** DOCUMENT TEXT **
'''

For nearly a week, demonstrations and protests of all sizes have unfolded across Springfield. A protest occured on Wednesday for the 5th straight day in Springfield, but a major development occurred in Minnesota as well.

According to CBS, Tou Thao, Thomas Lane and J. Alexander Kueng all face aiding and abetting second-degree unintentional murder, as well as aiding and abetting second-degree manslaughter.

They are the three other officers who were directly involved in the arrest that lead to the death of George Floyd.

Derek Chauvin, the officer who drove his knee into the back of Floyd’s neck for more than eight minutes, had his charged upped to 2nd degree murder on Wednesday as well.

KOLR10 spoke to some of those who have been part of the movement against racial injustices and police brutality locally to get their reaction to the news.

One man helping organize protests is longtime Springfield resident Larry Flenoid II. He says Wednesday’s news gave some sense of justice, but they will still fight for change across the board.

“The movement that we’re building here in Springfield – although it started with George Floyd it’s going to end with equality and inclusion,” says Flenoid II.  “For us here locally, it changes it a little bit, but it doesn’t change the bigger picture. As far as like legislation towards policing. Those are the ones that are sworn to protect and serve the community. So when they break the laws, or beat a person with police brutality, we think they should get some of the harshest penalties.”

Flenoid II says the change they want to make starts with peaceful protesting. He says they want to prove those wrong who have been stereotyping them as things like “thugs”.

“We don’t want to tear up our own community. We love this community. If we didn’t love this community we wouldn’t be fighting so hard to try and progress it,” says Flenoid II.

That mentality trickles down to the younger activists, like Ra Calloway, 21. He and his friends Seth Lee, 18, and Isaiah Burnett, 18, have been making an effort to rally the youth.

“A lot of people try to write us off before we even go and do anything and they start calling us ‘rioters’ and they think we’re going to loot Springfield,” Calloway says.

Calloway extends an open invitation to those in power to join them in protests planned this weekend.

“The legislators, these councilmen and all these people – I want to see them out here with us. Most of these young people don’t know your faces. They don’t know who you are. They don’t know what you can and can’t do. If you came down here and spoke to us, you told us face to face that you care about us and that you’ll do what you need to do to make this problem go away – I would have much more respect,” Calloway explains.  

Among future demonstrations is a protest planned for Saturday, June 6 at the Downtown Square.

Flenoid, who plans to give a speech around 3:15 pm, says one of the biggest goals is to make sure people also make their voices heard at the polls.

He says they have been making an effort to get protestors registered at their events.

'''

** REQUEST 1 **
In the article on the Springfield protests, why does Flenoid II say the change they want starts with peaceful protesting? Answer in one to three sentences.
** REQUEST 2 **
Answer these questions from the article on the Springfield protests.
(a) For how many straight days had a protest occurred in Springfield as of Wednesday?
(b) How old is Ra Calloway?
(c) Where is the protest on Saturday, June 6 planned to take place?
** REQUEST 3 **
Copy everything in the article on the Springfield protests from "Derek Chauvin, the" down to "to the news.".

** RECORD EXTRACTS **
'''

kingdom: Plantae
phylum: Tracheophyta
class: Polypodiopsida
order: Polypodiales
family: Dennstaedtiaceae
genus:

'''

** EXERCISE RESULT 1 **
They want to prove wrong the people who have stereotyped them as "thugs." Flenoid II says they don't want to tear up their own community because they love it, and that love is why they are fighting so hard to help it progress.

** EXERCISE RESULT 2 **
(a) 5 days
(b) 21
(c) At the Downtown Square

** EXERCISE RESULT 3 **
Derek Chauvin, the officer who drove his knee into the back of Floyd’s neck for more than eight minutes, had his charged upped to 2nd degree murder on Wednesday as well.

KOLR10 spoke to some of those who have been part of the movement against racial injustices and police brutality locally to get their reaction to the news.